Ringfort (Rath), Scartnadrinymountain, Co. Waterford
Co. Waterford |
Ringforts
On a south-west-facing slope at the western foothills of the Monavullagh Mountains in County Waterford, a grass-covered circle roughly thirty-four metres across sits quietly inside a coniferous forest, left unplanted while the trees press in around it. That deliberate gap is one of the small peculiarities of this ringfort, or rath, a type of enclosed farmstead built during the early medieval period in Ireland, typically between the fifth and twelfth centuries, when such enclosures served as the defended homesteads of farming families rather than military fortifications in any formal sense.

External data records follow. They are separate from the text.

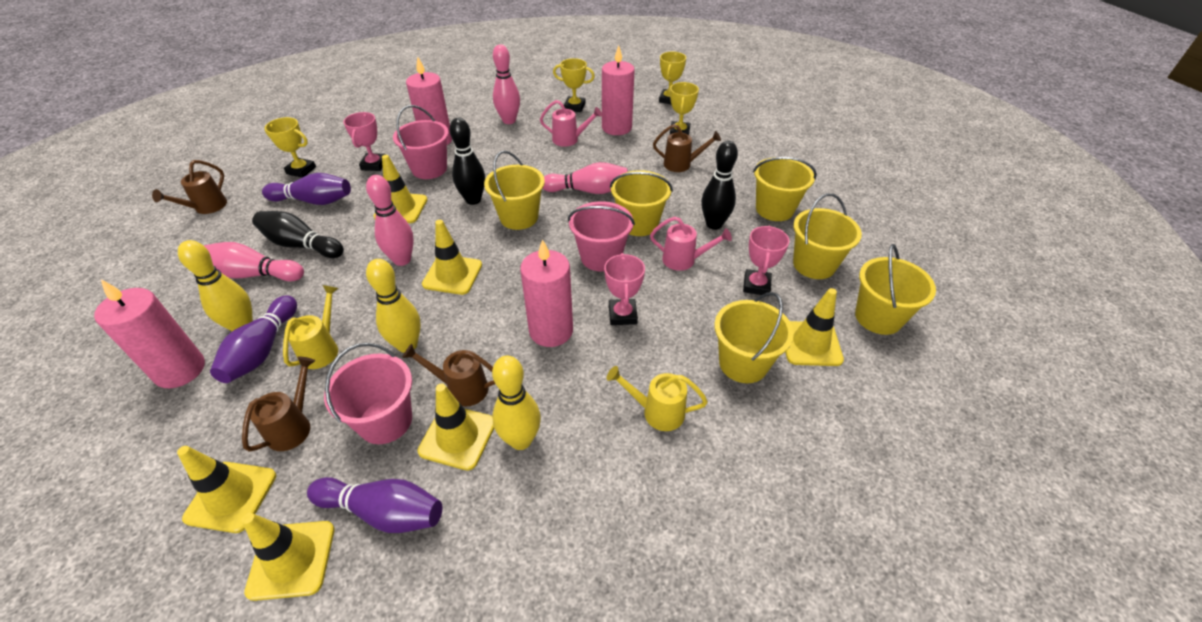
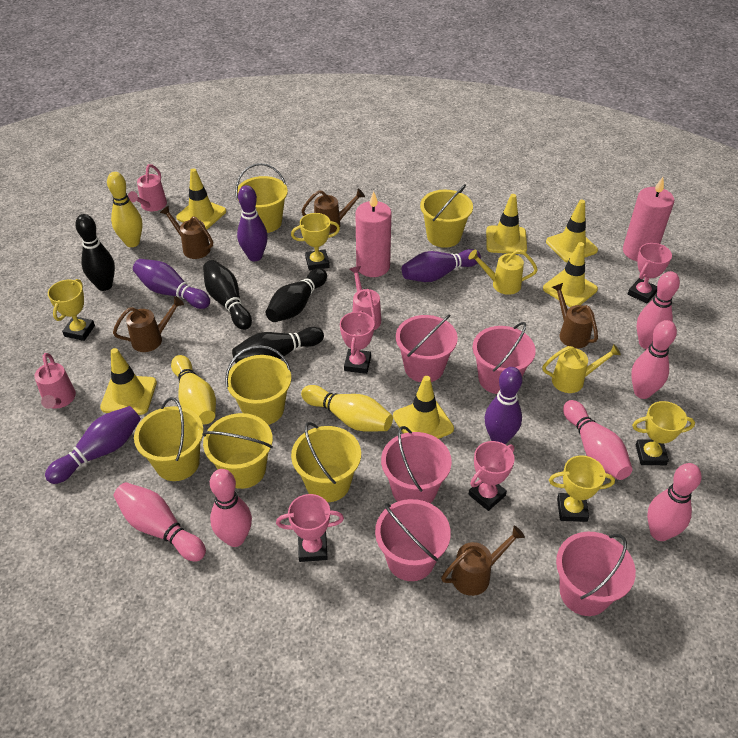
black bowling pin: [252,211,344,258] [449,118,485,205] [701,141,738,230] = 3 -> [75,214,115,291] [203,260,252,330] [232,327,324,363] [266,268,327,322] = 4
brown watering can: [152,160,227,214] [242,356,316,452] [402,344,495,407] [653,124,721,172] = 4 -> [113,296,184,352] [160,206,213,259] [302,189,365,233] [441,526,525,596] [552,283,598,349] = 5
pink bowling pin: [203,242,304,281] [366,175,414,266] [493,44,520,124] [542,162,628,194] = 4 -> [114,482,206,562] [210,469,252,547] [563,400,633,480] [631,320,677,399] [637,271,680,349] [647,463,702,541] = 6
pink bucket: [324,343,412,444] [393,105,449,179] [568,201,635,271] = 3 -> [375,499,451,581] [381,426,452,503] [396,314,458,382] [472,322,536,394] [556,532,636,616] = 5
pink candle: [94,280,205,388] [406,56,452,145] [520,239,573,347] [602,45,635,135] = 4 -> [356,191,391,277] [623,177,674,261] = 2
pink trophy: [343,112,386,171] [604,253,645,325] [743,226,789,295] = 3 -> [276,494,344,562] [340,310,374,374] [469,441,515,511] [628,243,672,304] = 4
pink watering can: [540,100,602,147] [650,216,732,271] = 2 -> [34,353,76,409] [128,164,167,211] [350,266,381,330] = 3
purple bowling pin: [210,295,297,383] [262,173,351,205] [307,477,442,533] = 3 -> [45,406,141,484] [133,259,210,309] [237,185,268,261] [402,249,481,282] [484,367,522,444] = 5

The enclosing bank here is composed of earth and stone, between three and four metres wide, and its height varies considerably depending on which side you measure from. On the upslope eastern side, the external face rises to 2.2 metres, while on the downslope western side it barely clears 0.2 metres internally, the natural gradient doing much of the work the bank cannot. An external fosse, a defensive ditch running from north-north-east to south-east, survives with a depth of 1.2 metres and a top width of 3.7 metres. The bank on the north-west and north-north-east has been absorbed into a later stone field wall, and while a modern entrance 2.1 metres wide passes through that wall to the north, the original entrance has not been identified. In the interior, there is evidence of a souterrain, an underground passage or chamber that in early medieval contexts typically served for storage or concealment. Another rath lies roughly thirty metres to the north, suggesting this was once part of a broader settled landscape. Extending eastward from the outer bank is a relict field bank, only faintly preserved, which curves southward in an arc about thirty metres long before being cut by a later field boundary and drain, a ghostly outline of an earlier agricultural arrangement.